- [About this exercise]
Every line below between the line holding "16: (482, 51, 9.35)" and the line holding "28: (297, 184, 7.34)", inclusive, should be repeated exactly, and all other lines omitted.

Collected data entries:
>>>>

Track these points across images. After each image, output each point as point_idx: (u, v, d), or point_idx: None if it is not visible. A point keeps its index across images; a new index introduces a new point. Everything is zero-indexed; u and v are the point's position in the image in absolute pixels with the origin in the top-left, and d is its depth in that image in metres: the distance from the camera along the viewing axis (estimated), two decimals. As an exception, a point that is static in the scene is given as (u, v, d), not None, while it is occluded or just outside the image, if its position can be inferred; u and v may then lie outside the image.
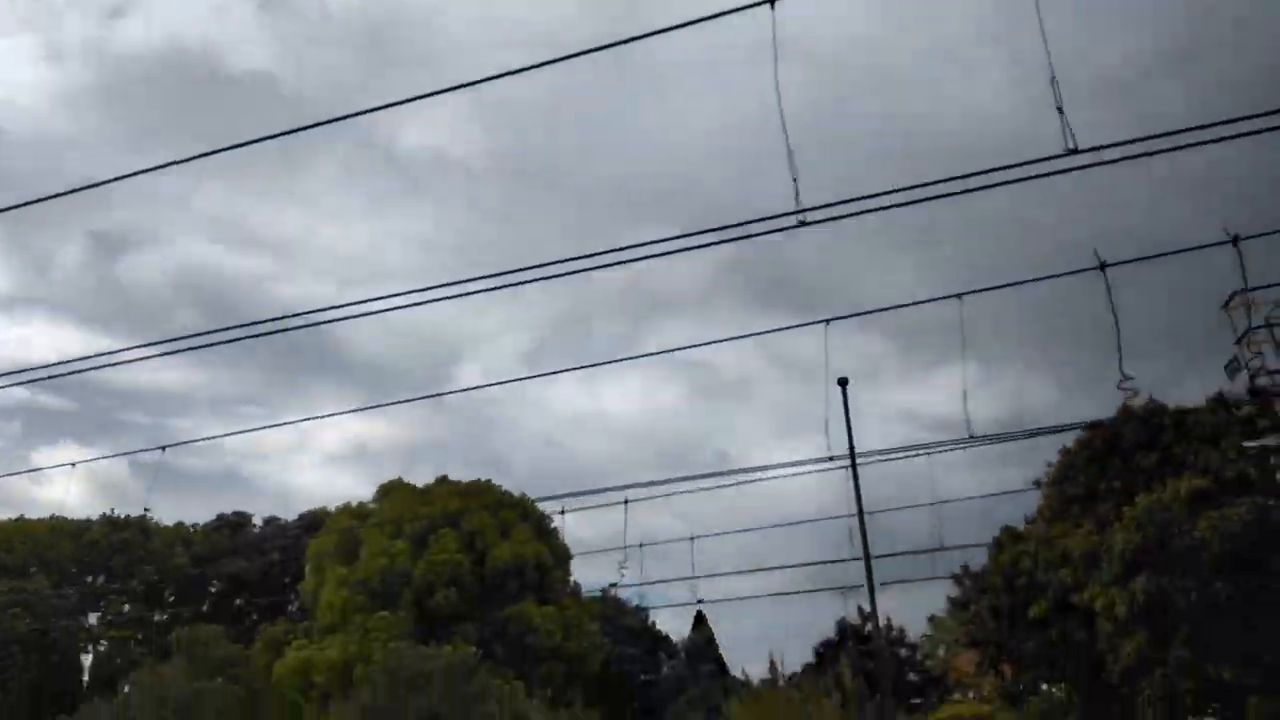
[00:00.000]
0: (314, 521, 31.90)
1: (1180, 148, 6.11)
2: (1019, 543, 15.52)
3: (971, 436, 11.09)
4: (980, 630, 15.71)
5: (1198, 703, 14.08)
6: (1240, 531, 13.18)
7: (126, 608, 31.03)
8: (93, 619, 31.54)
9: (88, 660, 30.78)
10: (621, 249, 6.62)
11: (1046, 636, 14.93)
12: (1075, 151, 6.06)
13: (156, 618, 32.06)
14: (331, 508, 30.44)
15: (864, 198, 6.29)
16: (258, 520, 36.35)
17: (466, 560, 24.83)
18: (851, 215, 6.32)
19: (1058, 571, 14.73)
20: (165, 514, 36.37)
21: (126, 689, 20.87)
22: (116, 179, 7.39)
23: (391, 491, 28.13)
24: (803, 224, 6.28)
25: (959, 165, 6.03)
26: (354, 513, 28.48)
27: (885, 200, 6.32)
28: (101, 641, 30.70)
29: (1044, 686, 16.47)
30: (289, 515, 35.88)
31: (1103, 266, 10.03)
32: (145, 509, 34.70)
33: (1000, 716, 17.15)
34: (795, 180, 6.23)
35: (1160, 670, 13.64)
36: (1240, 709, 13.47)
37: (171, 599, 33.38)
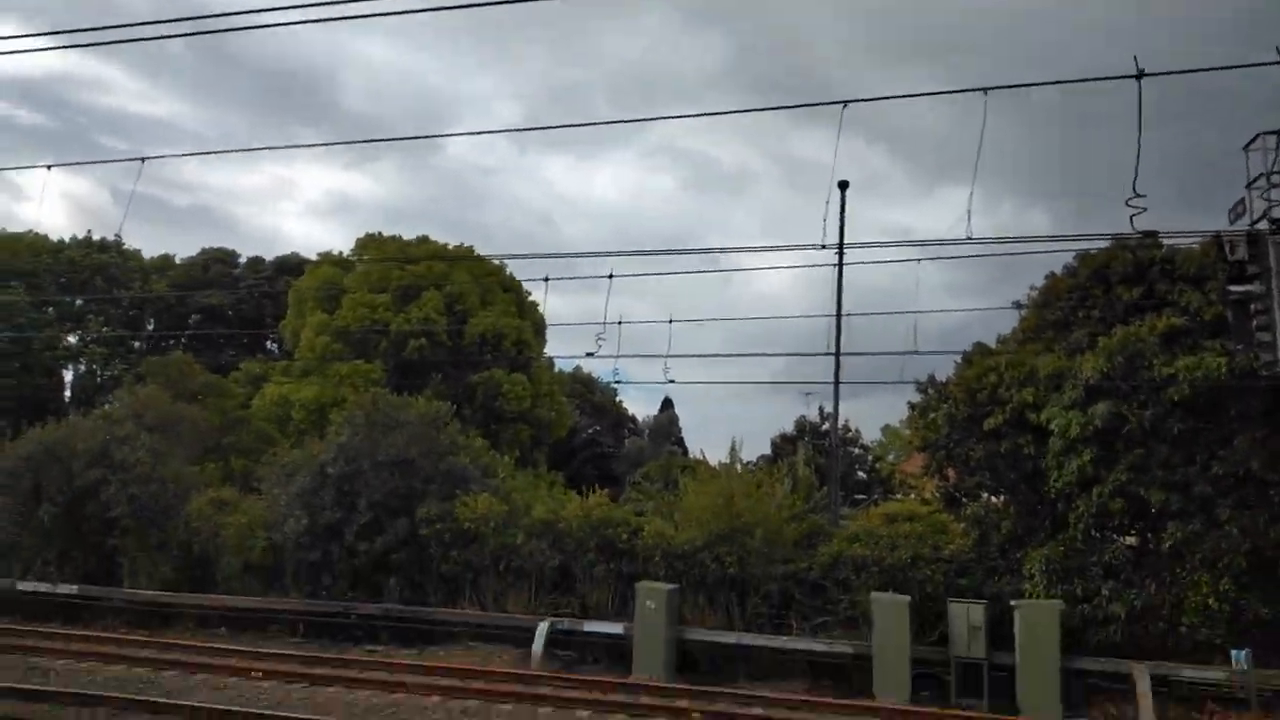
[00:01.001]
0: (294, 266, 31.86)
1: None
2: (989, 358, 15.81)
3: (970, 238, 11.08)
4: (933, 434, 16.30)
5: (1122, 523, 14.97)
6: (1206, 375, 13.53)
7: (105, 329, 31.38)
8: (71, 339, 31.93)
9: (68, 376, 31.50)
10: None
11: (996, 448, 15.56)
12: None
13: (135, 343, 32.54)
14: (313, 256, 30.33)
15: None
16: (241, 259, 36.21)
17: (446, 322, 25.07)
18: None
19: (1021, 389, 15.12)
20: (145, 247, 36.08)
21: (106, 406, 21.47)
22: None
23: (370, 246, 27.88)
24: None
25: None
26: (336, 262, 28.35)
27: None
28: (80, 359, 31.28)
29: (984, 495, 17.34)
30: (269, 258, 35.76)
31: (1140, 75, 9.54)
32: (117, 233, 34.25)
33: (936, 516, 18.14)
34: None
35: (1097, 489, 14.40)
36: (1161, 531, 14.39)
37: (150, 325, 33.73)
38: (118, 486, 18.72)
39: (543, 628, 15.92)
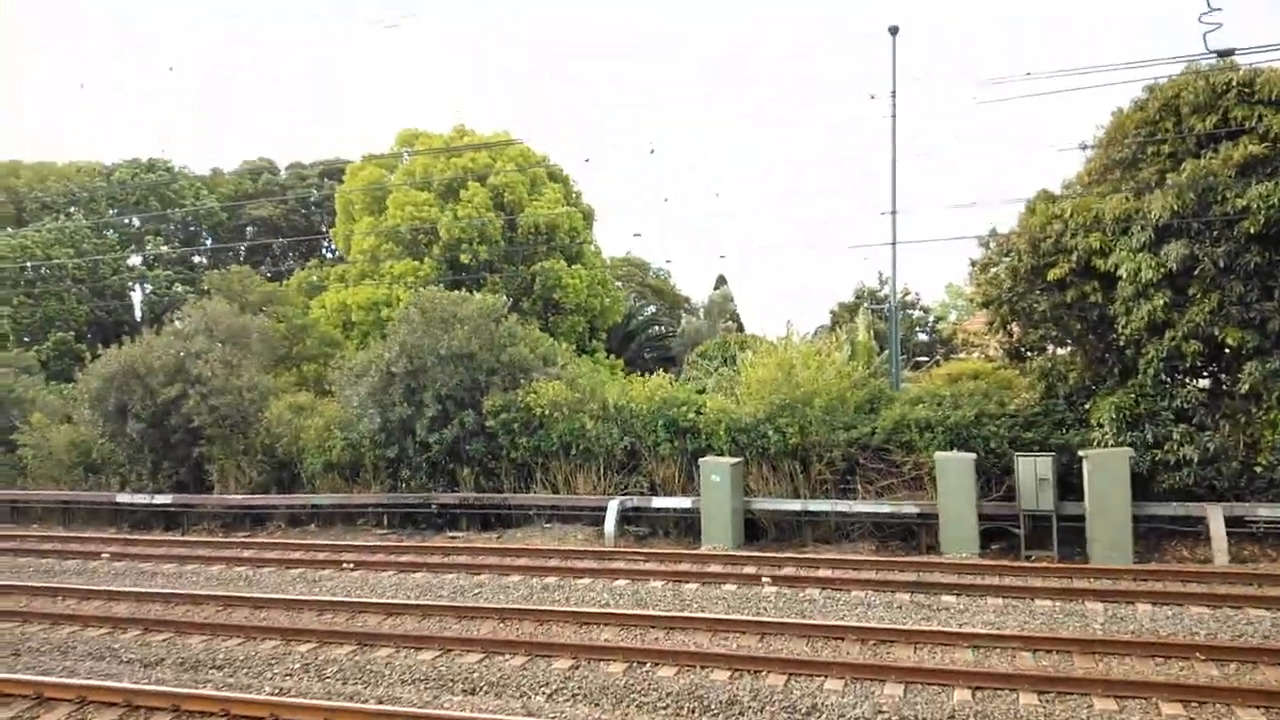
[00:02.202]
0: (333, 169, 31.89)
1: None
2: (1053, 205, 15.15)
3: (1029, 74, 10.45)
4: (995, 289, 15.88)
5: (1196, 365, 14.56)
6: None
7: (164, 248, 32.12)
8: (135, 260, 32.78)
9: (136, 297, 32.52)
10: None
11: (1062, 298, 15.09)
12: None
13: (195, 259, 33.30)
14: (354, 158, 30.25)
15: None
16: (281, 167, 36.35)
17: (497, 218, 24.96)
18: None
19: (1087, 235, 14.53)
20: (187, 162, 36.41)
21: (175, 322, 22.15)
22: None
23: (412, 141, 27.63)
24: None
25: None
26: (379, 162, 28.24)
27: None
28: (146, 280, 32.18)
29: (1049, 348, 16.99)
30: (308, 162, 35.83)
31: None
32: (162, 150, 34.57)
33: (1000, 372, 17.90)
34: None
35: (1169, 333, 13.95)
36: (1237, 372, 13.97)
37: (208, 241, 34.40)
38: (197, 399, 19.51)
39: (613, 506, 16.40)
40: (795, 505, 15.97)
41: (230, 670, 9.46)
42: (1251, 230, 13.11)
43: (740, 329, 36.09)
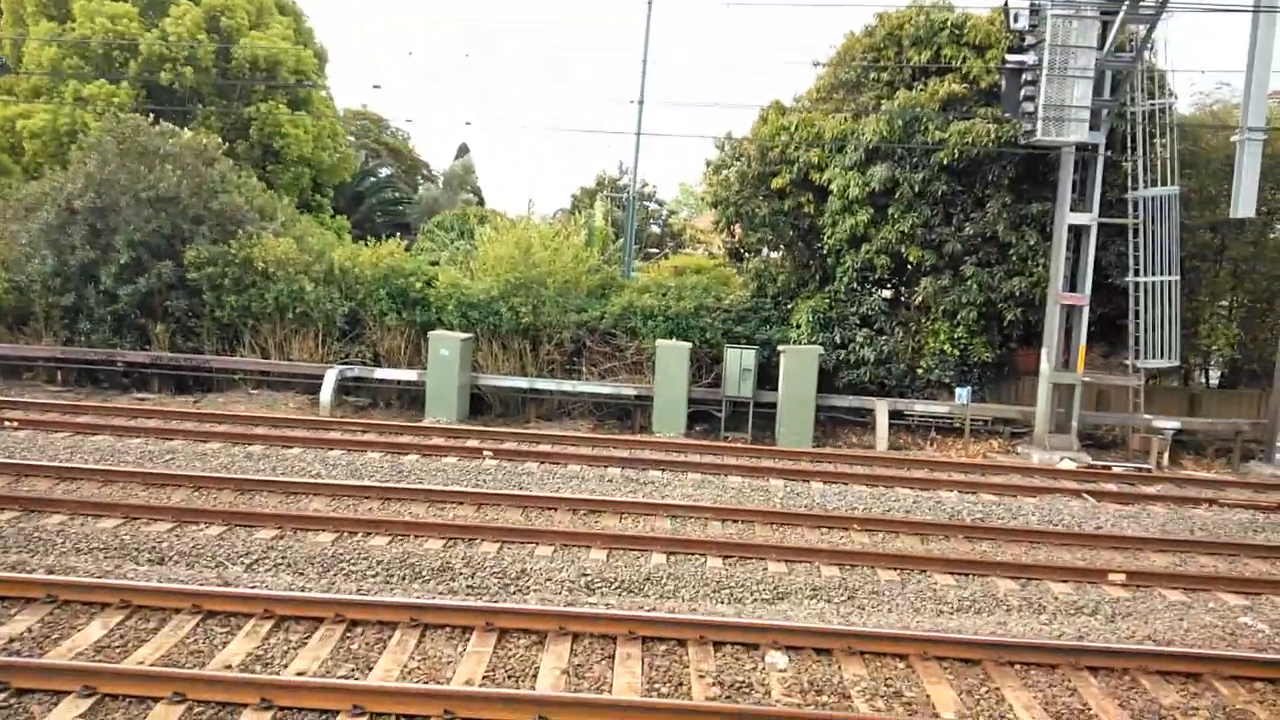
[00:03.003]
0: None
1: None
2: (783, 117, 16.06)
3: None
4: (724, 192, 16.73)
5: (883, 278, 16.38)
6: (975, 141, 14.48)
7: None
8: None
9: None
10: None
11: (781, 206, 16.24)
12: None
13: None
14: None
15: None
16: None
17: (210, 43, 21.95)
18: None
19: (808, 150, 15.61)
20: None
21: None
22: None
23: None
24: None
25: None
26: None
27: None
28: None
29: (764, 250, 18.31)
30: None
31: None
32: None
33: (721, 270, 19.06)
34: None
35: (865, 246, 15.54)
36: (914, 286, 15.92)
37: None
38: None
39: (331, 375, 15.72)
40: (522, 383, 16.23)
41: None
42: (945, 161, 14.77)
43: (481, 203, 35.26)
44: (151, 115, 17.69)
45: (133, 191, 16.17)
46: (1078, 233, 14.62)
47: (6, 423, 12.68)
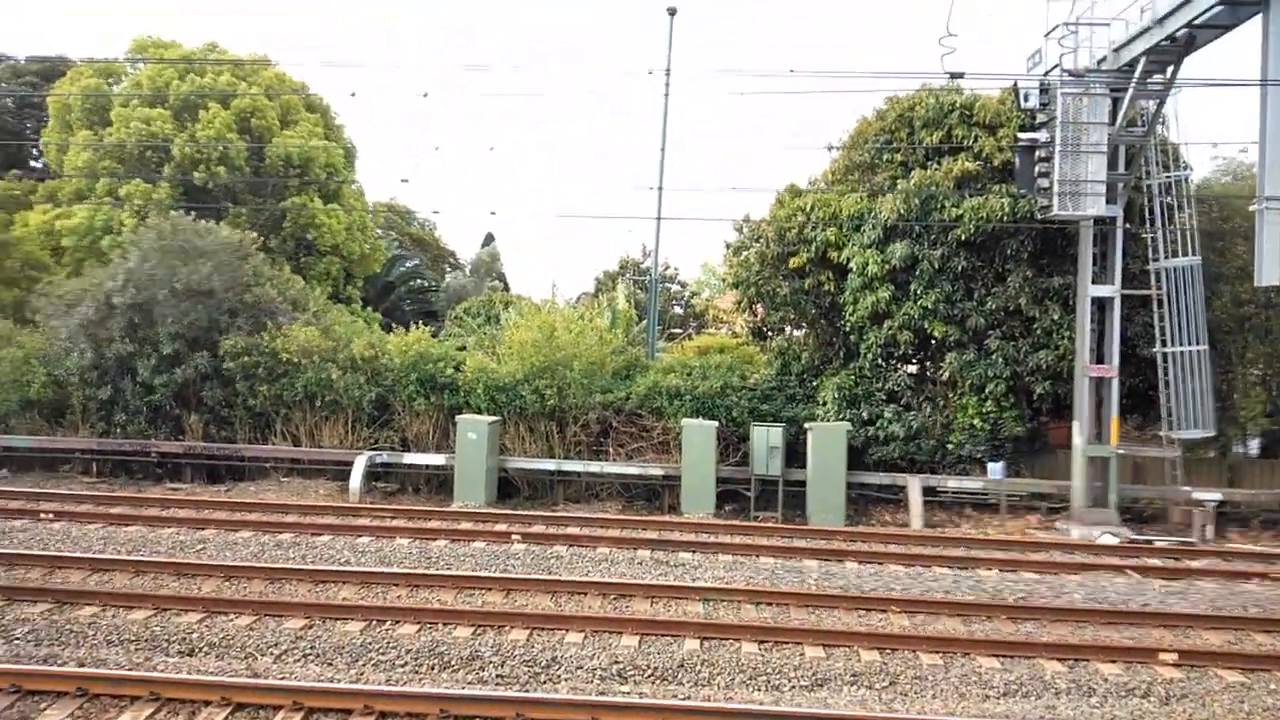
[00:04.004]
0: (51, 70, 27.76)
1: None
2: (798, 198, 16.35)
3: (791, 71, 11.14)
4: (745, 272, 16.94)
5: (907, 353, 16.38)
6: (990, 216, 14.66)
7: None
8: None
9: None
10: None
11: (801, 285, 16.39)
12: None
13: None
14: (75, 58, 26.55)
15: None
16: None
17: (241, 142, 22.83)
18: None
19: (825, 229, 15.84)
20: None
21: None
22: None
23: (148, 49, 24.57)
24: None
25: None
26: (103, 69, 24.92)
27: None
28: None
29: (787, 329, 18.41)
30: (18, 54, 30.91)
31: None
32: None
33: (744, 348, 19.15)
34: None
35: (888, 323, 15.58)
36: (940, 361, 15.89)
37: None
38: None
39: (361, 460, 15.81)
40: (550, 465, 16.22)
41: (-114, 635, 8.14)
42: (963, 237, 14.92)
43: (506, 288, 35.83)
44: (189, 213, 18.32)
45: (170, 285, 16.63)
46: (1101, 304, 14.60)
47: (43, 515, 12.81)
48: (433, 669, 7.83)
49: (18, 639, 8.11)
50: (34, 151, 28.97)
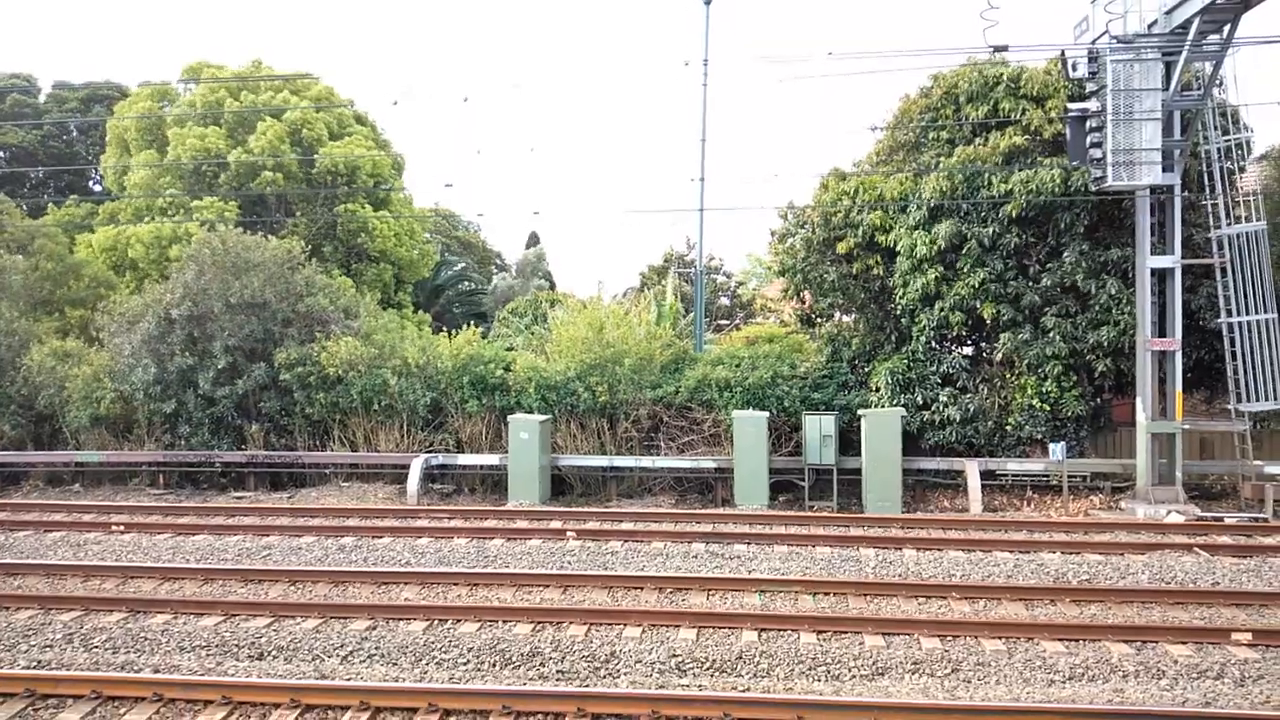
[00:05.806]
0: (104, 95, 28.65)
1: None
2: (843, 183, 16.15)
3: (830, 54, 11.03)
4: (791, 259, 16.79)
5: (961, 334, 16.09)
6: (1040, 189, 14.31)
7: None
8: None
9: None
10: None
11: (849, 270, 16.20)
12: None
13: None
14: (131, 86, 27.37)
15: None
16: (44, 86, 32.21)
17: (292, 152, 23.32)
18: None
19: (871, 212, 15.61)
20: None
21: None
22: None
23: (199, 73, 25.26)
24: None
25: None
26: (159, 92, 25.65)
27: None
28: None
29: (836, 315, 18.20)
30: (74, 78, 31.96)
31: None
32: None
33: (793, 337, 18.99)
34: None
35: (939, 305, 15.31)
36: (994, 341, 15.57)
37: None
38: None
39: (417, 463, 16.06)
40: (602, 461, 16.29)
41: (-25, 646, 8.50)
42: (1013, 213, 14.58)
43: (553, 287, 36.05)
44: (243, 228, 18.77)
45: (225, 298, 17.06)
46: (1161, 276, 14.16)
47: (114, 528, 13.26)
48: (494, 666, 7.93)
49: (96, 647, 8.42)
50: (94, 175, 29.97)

<<<<
>>>>

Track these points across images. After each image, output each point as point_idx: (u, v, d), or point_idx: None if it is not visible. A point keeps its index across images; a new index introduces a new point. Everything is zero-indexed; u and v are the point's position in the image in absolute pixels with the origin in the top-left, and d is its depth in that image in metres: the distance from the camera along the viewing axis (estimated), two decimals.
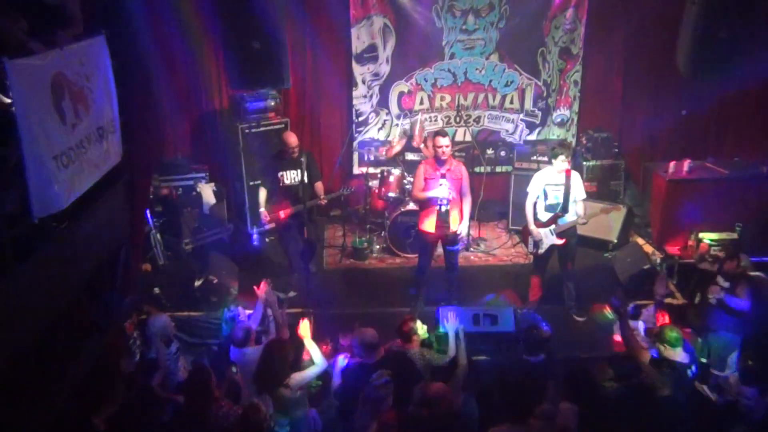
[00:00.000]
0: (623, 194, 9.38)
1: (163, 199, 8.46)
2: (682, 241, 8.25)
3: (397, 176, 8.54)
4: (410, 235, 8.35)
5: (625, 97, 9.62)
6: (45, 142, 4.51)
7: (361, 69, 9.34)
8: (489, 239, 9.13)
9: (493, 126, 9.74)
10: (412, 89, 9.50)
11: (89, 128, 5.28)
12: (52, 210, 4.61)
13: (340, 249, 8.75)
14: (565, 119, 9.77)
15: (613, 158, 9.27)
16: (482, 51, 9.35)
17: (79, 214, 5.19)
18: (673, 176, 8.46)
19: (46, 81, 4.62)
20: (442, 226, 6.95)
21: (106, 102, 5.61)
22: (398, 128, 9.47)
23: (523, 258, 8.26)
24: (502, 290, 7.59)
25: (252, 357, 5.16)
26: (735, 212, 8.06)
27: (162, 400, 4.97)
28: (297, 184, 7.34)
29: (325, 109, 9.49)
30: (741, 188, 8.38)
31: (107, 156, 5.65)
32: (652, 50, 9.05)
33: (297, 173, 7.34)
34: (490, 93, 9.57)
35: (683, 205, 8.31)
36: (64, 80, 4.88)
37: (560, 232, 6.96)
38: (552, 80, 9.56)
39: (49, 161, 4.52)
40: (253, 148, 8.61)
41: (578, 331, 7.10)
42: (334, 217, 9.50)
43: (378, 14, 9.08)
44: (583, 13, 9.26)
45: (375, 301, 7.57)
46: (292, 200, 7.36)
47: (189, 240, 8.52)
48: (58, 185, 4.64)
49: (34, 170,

<<<<

- [Answer to this exercise]
16: (482, 51, 9.35)
17: (79, 214, 5.19)
18: (673, 176, 8.46)
19: (46, 81, 4.62)
20: (442, 226, 6.95)
21: (106, 102, 5.61)
22: (398, 128, 9.47)
23: (523, 258, 8.26)
24: (502, 290, 7.59)
25: (252, 357, 5.16)
26: (735, 212, 8.06)
27: (162, 400, 4.97)
28: (297, 184, 7.34)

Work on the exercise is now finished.